I don't normally participate in this threads but need to share: my Opal C1 is great. I've used it for more than a year now with only one software problem that was solved in a matter of weeks. It really does look far better than the built-in webcam with minimal inconvenience.
The mute button is a good thing. I've got it on my USB mic.
Except for that I don't get what problem this is going to solve to justify the price. All laptops have a builtin camera. Any good or bad one would do for a business call, especially between established partners that don't even need a video feed and possibly spend the call on a shared desktop. With friends, same thing. For anything else, turn on the light and it will be fine. If you have to make a call in low light conditions, that's OK: a good camera might help.
I'm a really big fan of the C1. I'm curious what the image quality is like compared to the current webcam on the M2 Air and compared to the C1. The mute switch on the cable is a great idea.
That is the single worst site I've seen since winamp.com which told me, with 100% lossless fidelity, that the new version of the app was going to be a giant dumpster full of burning dumpsters full of toxic waste.
It alone is enough to ensure that I'd not give the company $1 let alone $179. Yuck.
I wanted to see full-screen footage so I looked up a youtube review. The footage coming out of this camera looks so... weird. Almost like it was created by generative AI or something.
Hard pass for me; I was excited when I saw what appeared to be a large lens and sensor but I don't think that quality translates to the footage.
No way do I care enough about the quality of my laptop cam enough to spend more money and have another cable and device to carry around. I can't think who this is designed for. I guess they have a target audience, I just can't think of one.
Is this a joke? Why is this camera marketed like a designer watch? And the market category seems absurd: attach this camera/microphone to your expensive computer that already has a camera and microphone built in.
Altogether it comes off to me as parody, except they will actually take your money.
Am I just really old, or is this web design atrocious...?
I know HN skews traditionalist anyway, but even here, a site this bad stands out.
I feel like normally we argue about user-invisible stuff like JS frameworks and analytics and tracking, but in this case it's a very in-your-face design meant to subvert all the common UX best practices in favor of something chic.
Does anyone like this? (Who is supposed to?) I can't tell anymore if I'm just old-fashioned and grumpy, and totally out of touch with modern preferences, or if this is just... universally bad.

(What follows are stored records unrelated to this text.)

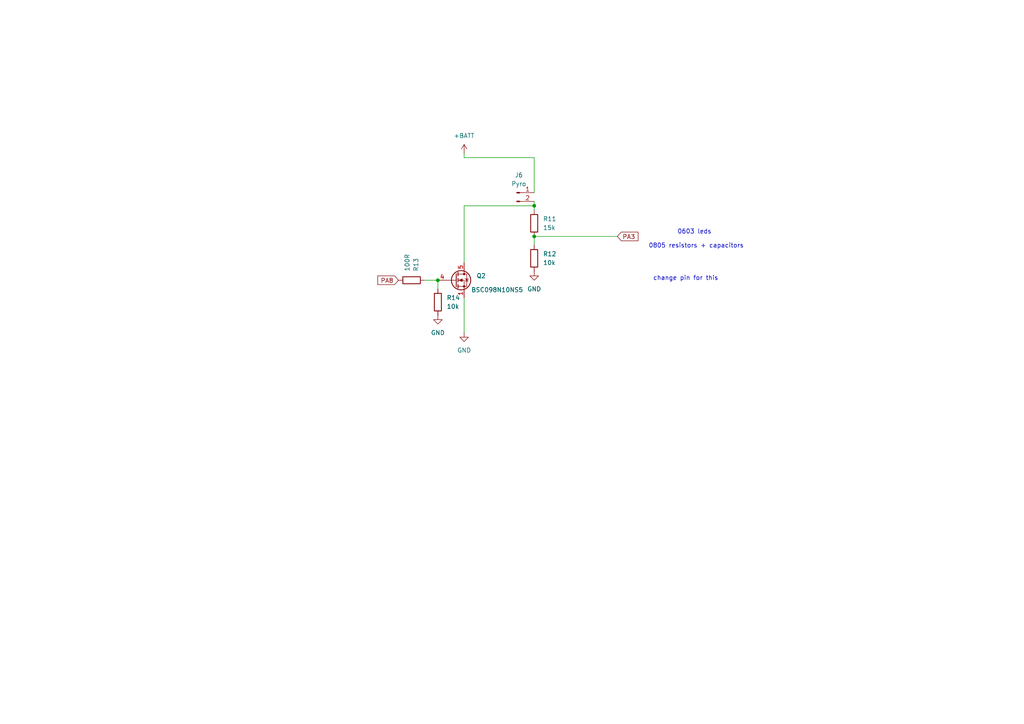
<source format=kicad_sch>
(kicad_sch
	(version 20250114)
	(generator "eeschema")
	(generator_version "9.0")
	(uuid "e3bb21db-769c-4c89-9578-bb50b7693c6d")
	(paper "A4")
	
	(text "0603 leds\n"
		(exclude_from_sim no)
		(at 201.422 67.31 0)
		(effects
			(font
				(size 1.27 1.27)
			)
		)
		(uuid "0522b3f0-9872-43b0-b075-2b4cc428509a")
	)
	(text "change pin for this"
		(exclude_from_sim no)
		(at 198.882 80.772 0)
		(effects
			(font
				(size 1.27 1.27)
			)
		)
		(uuid "447a340f-cda3-4d43-af0b-b8d9eeea35ad")
	)
	(text "0805 resistors + capacitors\n"
		(exclude_from_sim no)
		(at 201.93 71.374 0)
		(effects
			(font
				(size 1.27 1.27)
			)
		)
		(uuid "7aa2fa88-94ab-4e0c-9653-32dfc89aae73")
	)
	(junction
		(at 154.94 59.69)
		(diameter 0)
		(color 0 0 0 0)
		(uuid "0e73cad0-7edc-49ff-b721-f0ae93cffc99")
	)
	(junction
		(at 154.94 68.58)
		(diameter 0)
		(color 0 0 0 0)
		(uuid "78915a50-d851-41af-919b-67f1fa4bf3c1")
	)
	(junction
		(at 127 81.28)
		(diameter 0)
		(color 0 0 0 0)
		(uuid "87995112-edbc-4626-b033-40a249c4f3a9")
	)
	(wire
		(pts
			(xy 154.94 68.58) (xy 154.94 71.12)
		)
		(stroke
			(width 0)
			(type default)
		)
		(uuid "2becca90-9206-434c-90d4-e9d87faf816a")
	)
	(wire
		(pts
			(xy 134.62 59.69) (xy 134.62 76.2)
		)
		(stroke
			(width 0)
			(type default)
		)
		(uuid "50c416ad-8f11-4318-8a26-6dab53eea0aa")
	)
	(wire
		(pts
			(xy 154.94 59.69) (xy 154.94 58.42)
		)
		(stroke
			(width 0)
			(type default)
		)
		(uuid "5f3d4ab3-1165-4b35-ac20-f06e9b6201e0")
	)
	(wire
		(pts
			(xy 134.62 45.72) (xy 154.94 45.72)
		)
		(stroke
			(width 0)
			(type default)
		)
		(uuid "671e12aa-1cf1-4c75-a3a4-c9a0a3892b2a")
	)
	(wire
		(pts
			(xy 154.94 68.58) (xy 179.07 68.58)
		)
		(stroke
			(width 0)
			(type default)
		)
		(uuid "9f5e33f2-606d-42d8-b98e-66d5ab7a6cd6")
	)
	(wire
		(pts
			(xy 154.94 59.69) (xy 154.94 60.96)
		)
		(stroke
			(width 0)
			(type default)
		)
		(uuid "b8c95494-487d-4191-b1b2-982aae52e898")
	)
	(wire
		(pts
			(xy 134.62 45.72) (xy 134.62 44.45)
		)
		(stroke
			(width 0)
			(type default)
		)
		(uuid "c2d6d526-ca41-4b84-93f3-00c23abc7b2d")
	)
	(wire
		(pts
			(xy 154.94 45.72) (xy 154.94 55.88)
		)
		(stroke
			(width 0)
			(type default)
		)
		(uuid "c343b8a8-7baa-4403-93fc-881af9daf366")
	)
	(wire
		(pts
			(xy 127 81.28) (xy 127 83.82)
		)
		(stroke
			(width 0)
			(type default)
		)
		(uuid "d9cdc8fd-9999-4e2d-8bd4-e3d966f3c7c0")
	)
	(wire
		(pts
			(xy 123.19 81.28) (xy 127 81.28)
		)
		(stroke
			(width 0)
			(type default)
		)
		(uuid "f042f1a9-e3fb-44c7-b1e0-32ef00c1c078")
	)
	(wire
		(pts
			(xy 134.62 86.36) (xy 134.62 96.52)
		)
		(stroke
			(width 0)
			(type default)
		)
		(uuid "f4e89414-ce4e-45d1-bee0-1979ae7341e7")
	)
	(wire
		(pts
			(xy 134.62 59.69) (xy 154.94 59.69)
		)
		(stroke
			(width 0)
			(type default)
		)
		(uuid "faa1ab3b-5b06-4d6a-b4fb-843e7a32a4d4")
	)
	(global_label "PA3"
		(shape input)
		(at 179.07 68.58 0)
		(fields_autoplaced yes)
		(effects
			(font
				(size 1.27 1.27)
			)
			(justify left)
		)
		(uuid "963c475f-ef22-4ea3-80cf-da9b2320f9ce")
		(property "Intersheetrefs" "${INTERSHEET_REFS}"
			(at 185.6233 68.58 0)
			(effects
				(font
					(size 1.27 1.27)
				)
				(justify left)
				(hide yes)
			)
		)
	)
	(global_label "PA8"
		(shape input)
		(at 115.57 81.28 180)
		(fields_autoplaced yes)
		(effects
			(font
				(size 1.27 1.27)
			)
			(justify right)
		)
		(uuid "b5ee7594-ae0c-4a34-b6af-8a29b7911507")
		(property "Intersheetrefs" "${INTERSHEET_REFS}"
			(at 109.0167 81.28 0)
			(effects
				(font
					(size 1.27 1.27)
				)
				(justify right)
				(hide yes)
			)
		)
	)
	(symbol
		(lib_id "Device:R")
		(at 154.94 74.93 0)
		(unit 1)
		(exclude_from_sim no)
		(in_bom yes)
		(on_board yes)
		(dnp no)
		(fields_autoplaced yes)
		(uuid "0ba054fe-7bc8-4781-a460-e84ae3cd222a")
		(property "Reference" "R12"
			(at 157.48 73.6599 0)
			(effects
				(font
					(size 1.27 1.27)
				)
				(justify left)
			)
		)
		(property "Value" "10k"
			(at 157.48 76.1999 0)
			(effects
				(font
					(size 1.27 1.27)
				)
				(justify left)
			)
		)
		(property "Footprint" "Resistor_SMD:R_0805_2012Metric"
			(at 153.162 74.93 90)
			(effects
				(font
					(size 1.27 1.27)
				)
				(hide yes)
			)
		)
		(property "Datasheet" "~"
			(at 154.94 74.93 0)
			(effects
				(font
					(size 1.27 1.27)
				)
				(hide yes)
			)
		)
		(property "Description" "Resistor"
			(at 154.94 74.93 0)
			(effects
				(font
					(size 1.27 1.27)
				)
				(hide yes)
			)
		)
		(pin "1"
			(uuid "2fbedb10-997d-47fc-848e-935dc8284d85")
		)
		(pin "2"
			(uuid "f54f79f1-28ba-4245-a4b5-2d1dd1d11cf0")
		)
		(instances
			(project "flightcomputer2"
				(path "/6cb3dda3-5fe8-4715-b831-354360aa3199/00a4b53a-09dd-45fe-9668-74427c57713f"
					(reference "R12")
					(unit 1)
				)
			)
		)
	)
	(symbol
		(lib_id "power:+BATT")
		(at 134.62 44.45 0)
		(unit 1)
		(exclude_from_sim no)
		(in_bom yes)
		(on_board yes)
		(dnp no)
		(fields_autoplaced yes)
		(uuid "0f158445-28d9-4de0-b87d-79ee94f29209")
		(property "Reference" "#PWR07"
			(at 134.62 48.26 0)
			(effects
				(font
					(size 1.27 1.27)
				)
				(hide yes)
			)
		)
		(property "Value" "+BATT"
			(at 134.62 39.37 0)
			(effects
				(font
					(size 1.27 1.27)
				)
			)
		)
		(property "Footprint" ""
			(at 134.62 44.45 0)
			(effects
				(font
					(size 1.27 1.27)
				)
				(hide yes)
			)
		)
		(property "Datasheet" ""
			(at 134.62 44.45 0)
			(effects
				(font
					(size 1.27 1.27)
				)
				(hide yes)
			)
		)
		(property "Description" "Power symbol creates a global label with name \"+BATT\""
			(at 134.62 44.45 0)
			(effects
				(font
					(size 1.27 1.27)
				)
				(hide yes)
			)
		)
		(pin "1"
			(uuid "83c990c7-e8ef-4b43-9442-38e28f170cbc")
		)
		(instances
			(project ""
				(path "/6cb3dda3-5fe8-4715-b831-354360aa3199/00a4b53a-09dd-45fe-9668-74427c57713f"
					(reference "#PWR07")
					(unit 1)
				)
			)
		)
	)
	(symbol
		(lib_id "Connector:Conn_01x02_Pin")
		(at 149.86 55.88 0)
		(unit 1)
		(exclude_from_sim no)
		(in_bom yes)
		(on_board yes)
		(dnp no)
		(uuid "18bc4b52-fddd-410d-89fe-53aa3d91bf82")
		(property "Reference" "J6"
			(at 150.495 50.8 0)
			(effects
				(font
					(size 1.27 1.27)
				)
			)
		)
		(property "Value" "Pyro"
			(at 150.495 53.34 0)
			(effects
				(font
					(size 1.27 1.27)
				)
			)
		)
		(property "Footprint" "Connector_Molex:Molex_KK-254_AE-6410-02A_1x02_P2.54mm_Vertical"
			(at 149.86 55.88 0)
			(effects
				(font
					(size 1.27 1.27)
				)
				(hide yes)
			)
		)
		(property "Datasheet" "~"
			(at 149.86 55.88 0)
			(effects
				(font
					(size 1.27 1.27)
				)
				(hide yes)
			)
		)
		(property "Description" "Generic connector, single row, 01x02, script generated"
			(at 149.86 55.88 0)
			(effects
				(font
					(size 1.27 1.27)
				)
				(hide yes)
			)
		)
		(pin "1"
			(uuid "54421d70-10ed-4c40-a699-284dea6040c1")
		)
		(pin "2"
			(uuid "264d33ca-5d22-4570-9770-8d44cb853b78")
		)
		(instances
			(project "flightcomputer2"
				(path "/6cb3dda3-5fe8-4715-b831-354360aa3199/00a4b53a-09dd-45fe-9668-74427c57713f"
					(reference "J6")
					(unit 1)
				)
			)
		)
	)
	(symbol
		(lib_id "Device:R")
		(at 154.94 64.77 0)
		(unit 1)
		(exclude_from_sim no)
		(in_bom yes)
		(on_board yes)
		(dnp no)
		(fields_autoplaced yes)
		(uuid "213192b9-bda4-43e1-b7f5-eaf1dedb006f")
		(property "Reference" "R11"
			(at 157.48 63.4999 0)
			(effects
				(font
					(size 1.27 1.27)
				)
				(justify left)
			)
		)
		(property "Value" "15k"
			(at 157.48 66.0399 0)
			(effects
				(font
					(size 1.27 1.27)
				)
				(justify left)
			)
		)
		(property "Footprint" "Resistor_SMD:R_0805_2012Metric"
			(at 153.162 64.77 90)
			(effects
				(font
					(size 1.27 1.27)
				)
				(hide yes)
			)
		)
		(property "Datasheet" "~"
			(at 154.94 64.77 0)
			(effects
				(font
					(size 1.27 1.27)
				)
				(hide yes)
			)
		)
		(property "Description" "Resistor"
			(at 154.94 64.77 0)
			(effects
				(font
					(size 1.27 1.27)
				)
				(hide yes)
			)
		)
		(pin "1"
			(uuid "97e79571-e802-4bfc-ba67-f3714a50b7f0")
		)
		(pin "2"
			(uuid "475a24d7-600f-42bc-a917-9192a5e188fa")
		)
		(instances
			(project "flightcomputer2"
				(path "/6cb3dda3-5fe8-4715-b831-354360aa3199/00a4b53a-09dd-45fe-9668-74427c57713f"
					(reference "R11")
					(unit 1)
				)
			)
		)
	)
	(symbol
		(lib_id "power:GND")
		(at 127 91.44 0)
		(unit 1)
		(exclude_from_sim no)
		(in_bom yes)
		(on_board yes)
		(dnp no)
		(fields_autoplaced yes)
		(uuid "28f7fef2-d4c7-4219-a87e-364b4a68b172")
		(property "Reference" "#PWR0102"
			(at 127 97.79 0)
			(effects
				(font
					(size 1.27 1.27)
				)
				(hide yes)
			)
		)
		(property "Value" "GND"
			(at 127 96.52 0)
			(effects
				(font
					(size 1.27 1.27)
				)
			)
		)
		(property "Footprint" ""
			(at 127 91.44 0)
			(effects
				(font
					(size 1.27 1.27)
				)
				(hide yes)
			)
		)
		(property "Datasheet" ""
			(at 127 91.44 0)
			(effects
				(font
					(size 1.27 1.27)
				)
				(hide yes)
			)
		)
		(property "Description" "Power symbol creates a global label with name \"GND\" , ground"
			(at 127 91.44 0)
			(effects
				(font
					(size 1.27 1.27)
				)
				(hide yes)
			)
		)
		(pin "1"
			(uuid "637e2cc7-561f-49b7-b746-5a8a3ed764bd")
		)
		(instances
			(project "flightcomputer2"
				(path "/6cb3dda3-5fe8-4715-b831-354360aa3199/00a4b53a-09dd-45fe-9668-74427c57713f"
					(reference "#PWR0102")
					(unit 1)
				)
			)
		)
	)
	(symbol
		(lib_id "Device:R")
		(at 127 87.63 0)
		(unit 1)
		(exclude_from_sim no)
		(in_bom yes)
		(on_board yes)
		(dnp no)
		(fields_autoplaced yes)
		(uuid "396f8648-b845-4959-b716-9c0ff0727161")
		(property "Reference" "R14"
			(at 129.54 86.3599 0)
			(effects
				(font
					(size 1.27 1.27)
				)
				(justify left)
			)
		)
		(property "Value" "10k"
			(at 129.54 88.8999 0)
			(effects
				(font
					(size 1.27 1.27)
				)
				(justify left)
			)
		)
		(property "Footprint" "Resistor_SMD:R_0805_2012Metric"
			(at 125.222 87.63 90)
			(effects
				(font
					(size 1.27 1.27)
				)
				(hide yes)
			)
		)
		(property "Datasheet" "~"
			(at 127 87.63 0)
			(effects
				(font
					(size 1.27 1.27)
				)
				(hide yes)
			)
		)
		(property "Description" "Resistor"
			(at 127 87.63 0)
			(effects
				(font
					(size 1.27 1.27)
				)
				(hide yes)
			)
		)
		(pin "1"
			(uuid "efc8b09b-f985-4305-9aa7-db53ccd62dab")
		)
		(pin "2"
			(uuid "3370be46-f853-42bc-921b-c06a9540d010")
		)
		(instances
			(project "flightcomputer2"
				(path "/6cb3dda3-5fe8-4715-b831-354360aa3199/00a4b53a-09dd-45fe-9668-74427c57713f"
					(reference "R14")
					(unit 1)
				)
			)
		)
	)
	(symbol
		(lib_id "power:GND")
		(at 134.62 96.52 0)
		(unit 1)
		(exclude_from_sim no)
		(in_bom yes)
		(on_board yes)
		(dnp no)
		(fields_autoplaced yes)
		(uuid "57ec31b6-fbb6-48f3-b5ca-f7ea4a16cdf4")
		(property "Reference" "#PWR02"
			(at 134.62 102.87 0)
			(effects
				(font
					(size 1.27 1.27)
				)
				(hide yes)
			)
		)
		(property "Value" "GND"
			(at 134.62 101.6 0)
			(effects
				(font
					(size 1.27 1.27)
				)
			)
		)
		(property "Footprint" ""
			(at 134.62 96.52 0)
			(effects
				(font
					(size 1.27 1.27)
				)
				(hide yes)
			)
		)
		(property "Datasheet" ""
			(at 134.62 96.52 0)
			(effects
				(font
					(size 1.27 1.27)
				)
				(hide yes)
			)
		)
		(property "Description" "Power symbol creates a global label with name \"GND\" , ground"
			(at 134.62 96.52 0)
			(effects
				(font
					(size 1.27 1.27)
				)
				(hide yes)
			)
		)
		(pin "1"
			(uuid "101d2b5e-936d-418a-bc5d-46c2b96a680b")
		)
		(instances
			(project "flightcomputer2"
				(path "/6cb3dda3-5fe8-4715-b831-354360aa3199/00a4b53a-09dd-45fe-9668-74427c57713f"
					(reference "#PWR02")
					(unit 1)
				)
			)
		)
	)
	(symbol
		(lib_id "Device:R")
		(at 119.38 81.28 270)
		(mirror x)
		(unit 1)
		(exclude_from_sim no)
		(in_bom yes)
		(on_board yes)
		(dnp no)
		(uuid "736025da-991b-4139-ac72-899562eabd6a")
		(property "Reference" "R13"
			(at 120.6501 78.74 0)
			(effects
				(font
					(size 1.27 1.27)
				)
				(justify left)
			)
		)
		(property "Value" "100R"
			(at 118.1101 78.74 0)
			(effects
				(font
					(size 1.27 1.27)
				)
				(justify left)
			)
		)
		(property "Footprint" "Resistor_SMD:R_0805_2012Metric"
			(at 119.38 83.058 90)
			(effects
				(font
					(size 1.27 1.27)
				)
				(hide yes)
			)
		)
		(property "Datasheet" "~"
			(at 119.38 81.28 0)
			(effects
				(font
					(size 1.27 1.27)
				)
				(hide yes)
			)
		)
		(property "Description" "Resistor"
			(at 119.38 81.28 0)
			(effects
				(font
					(size 1.27 1.27)
				)
				(hide yes)
			)
		)
		(pin "2"
			(uuid "2aead22c-8339-4232-b003-6b4067eeb82a")
		)
		(pin "1"
			(uuid "a980da65-a0a4-43e5-97e1-654ee7181e6a")
		)
		(instances
			(project "flightcomputer2"
				(path "/6cb3dda3-5fe8-4715-b831-354360aa3199/00a4b53a-09dd-45fe-9668-74427c57713f"
					(reference "R13")
					(unit 1)
				)
			)
		)
	)
	(symbol
		(lib_id "power:GND")
		(at 154.94 78.74 0)
		(unit 1)
		(exclude_from_sim no)
		(in_bom yes)
		(on_board yes)
		(dnp no)
		(fields_autoplaced yes)
		(uuid "8efa44d3-7923-41c4-8c2c-d2453dfc29c0")
		(property "Reference" "#PWR0103"
			(at 154.94 85.09 0)
			(effects
				(font
					(size 1.27 1.27)
				)
				(hide yes)
			)
		)
		(property "Value" "GND"
			(at 154.94 83.82 0)
			(effects
				(font
					(size 1.27 1.27)
				)
			)
		)
		(property "Footprint" ""
			(at 154.94 78.74 0)
			(effects
				(font
					(size 1.27 1.27)
				)
				(hide yes)
			)
		)
		(property "Datasheet" ""
			(at 154.94 78.74 0)
			(effects
				(font
					(size 1.27 1.27)
				)
				(hide yes)
			)
		)
		(property "Description" "Power symbol creates a global label with name \"GND\" , ground"
			(at 154.94 78.74 0)
			(effects
				(font
					(size 1.27 1.27)
				)
				(hide yes)
			)
		)
		(pin "1"
			(uuid "19af26cc-0f01-4421-8a4a-cb6b4ff8498a")
		)
		(instances
			(project "flightcomputer2"
				(path "/6cb3dda3-5fe8-4715-b831-354360aa3199/00a4b53a-09dd-45fe-9668-74427c57713f"
					(reference "#PWR0103")
					(unit 1)
				)
			)
		)
	)
	(symbol
		(lib_id "Transistor_FET:BSC098N10NS5")
		(at 132.08 81.28 0)
		(unit 1)
		(exclude_from_sim no)
		(in_bom yes)
		(on_board yes)
		(dnp no)
		(uuid "d6135117-71b8-40b5-b3b2-3e30dc4176fc")
		(property "Reference" "Q2"
			(at 138.176 80.01 0)
			(effects
				(font
					(size 1.27 1.27)
				)
				(justify left)
			)
		)
		(property "Value" "BSC098N10NS5"
			(at 136.652 84.074 0)
			(effects
				(font
					(size 1.27 1.27)
				)
				(justify left)
			)
		)
		(property "Footprint" "Package_TO_SOT_SMD:SOT-23-5"
			(at 137.16 83.185 0)
			(effects
				(font
					(size 1.27 1.27)
					(italic yes)
				)
				(justify left)
				(hide yes)
			)
		)
		(property "Datasheet" "http://www.infineon.com/dgdl/Infineon-BSC098N10NS5-DS-v02_00-EN.pdf?fileId=5546d4624ad04ef9014ae95ab4221bfd"
			(at 137.16 85.09 0)
			(effects
				(font
					(size 1.27 1.27)
				)
				(justify left)
				(hide yes)
			)
		)
		(property "Description" "60A Id, 100V Vds, OptiMOS N-Channel Power MOSFET, 9.8mOhm Ron, Qg (typ) 22.0nC, PG-TDSON-8"
			(at 132.08 81.28 0)
			(effects
				(font
					(size 1.27 1.27)
				)
				(hide yes)
			)
		)
		(pin "2"
			(uuid "a731ffbd-5984-4072-a20e-94bb77bccbd4")
		)
		(pin "5"
			(uuid "33f1b3dc-cd38-439d-93a9-fcbef75cf0d8")
		)
		(pin "1"
			(uuid "dff07a7a-e278-4067-a0cc-a8c428f72fd7")
		)
		(pin "4"
			(uuid "8ceec616-e1ab-45f8-ab72-4fad1432da48")
		)
		(pin "3"
			(uuid "407ba6f0-7e9a-4ca6-bb61-e3f8a2f6416a")
		)
		(instances
			(project "flightcomputer2"
				(path "/6cb3dda3-5fe8-4715-b831-354360aa3199/00a4b53a-09dd-45fe-9668-74427c57713f"
					(reference "Q2")
					(unit 1)
				)
			)
		)
	)
)

</source>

It's horrible. Obnoxious loading, scolling and I couldn't see the product on my laptop until I scrolled, so it wasn't easy to even see what this "new species" of webcam looked like (page loads better on my desktop, so YMMV).
The product itself looks suspiciously like a regular web cam as well, so it wasn't even worth the wait ¯\_(ツ)_/¯
That one strikes me as "minimalist but readable". It's clean and simple, and you can scroll down and read everything, one by one, left to right, without being assaulted by flying tiles or distracting animations that take your eye away from what it was trying to read.
This one, on the other hand, reminds me of a "YouTubeified" website, where every thirty seconds there's some insane distraction flying in from the side of the screen and begging for your attention.
Their preloader is kinda screwed up and causes a bunch of JS errors on load. It non-deterministically loads the home page sometimes but not always, depending on whether it thinks you are looking at the tab... maybe a race condition in there somewhere?
I'm sorry but I cannot take them seriously. Who in hell thought this is normal or acceptable?